Going to higher order of Newton method, we can approximate still better using $$x \simeq 2+\frac{1}{\frac{(n+1) n}{2^{n+3}-4 n}+\frac{n}{2}-2^n}$$ which gives $1.84049$ for tribonacci numbers and $1.92765$ for tetranacci numbers.

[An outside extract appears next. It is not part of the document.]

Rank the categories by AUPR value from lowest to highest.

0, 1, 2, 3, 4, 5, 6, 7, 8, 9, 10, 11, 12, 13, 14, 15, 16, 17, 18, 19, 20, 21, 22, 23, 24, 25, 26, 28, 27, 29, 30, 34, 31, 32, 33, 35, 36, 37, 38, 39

Continuing the work, I found that this limit could be accurately represented by $$x \simeq 2-\exp\left({0.0965617 -0.73092 n+\frac{0.80957}{n}}\right)$$
Edit six years later !
Back to the problem (almost by accident), I found a rather better approximation $$x\sim 2+\frac{1 }{\frac{n}{2}+\frac{\left(3\ 2^n-n+1\right) (n+1) n}{3 \left(n^2-\left(2^{n+3}+1\right) n+2^{2 n+3}\right)}-2^n } $$
$$\left( \begin{array}{ccc} n & \text{approximation} & \text{exact} \\ 2 & 1.6250000000000000000 & 1.6180339887498948482 \\ 3 & 1.8394879369768586903 & 1.8392867552141611326 \\ 4 & 1.9275687815833801235 & 1.9275619754829253043 \\ 5 & 1.9659485002996453378 & 1.9659482366454853372 \\ 6 & 1.9835828545045254017 & 1.9835828434243263304 \\ 7 & 1.9919641970897590225 & 1.9919641966050350211 \\ 8 & 1.9960311797568978058 & 1.9960311797354145898 \\ 9 & 1.9980294702632357105 & 1.9980294702622866987 \\ 10 & 1.9990186327101425508 & 1.9990186327101011387 \\ 11 & 1.9995104019782872690 & 1.9995104019782854914 \\ 12 & 1.9997555009373176116 & 1.9997555009373175367 \\ 13 & 1.9998778327115455431 & 1.9998778327115455400 \\ 14 & 1.9999389387495946486 & 1.9999389387495946486 \end{array} \right)$$ For $n \geq 14$, the first twenty figures are exact.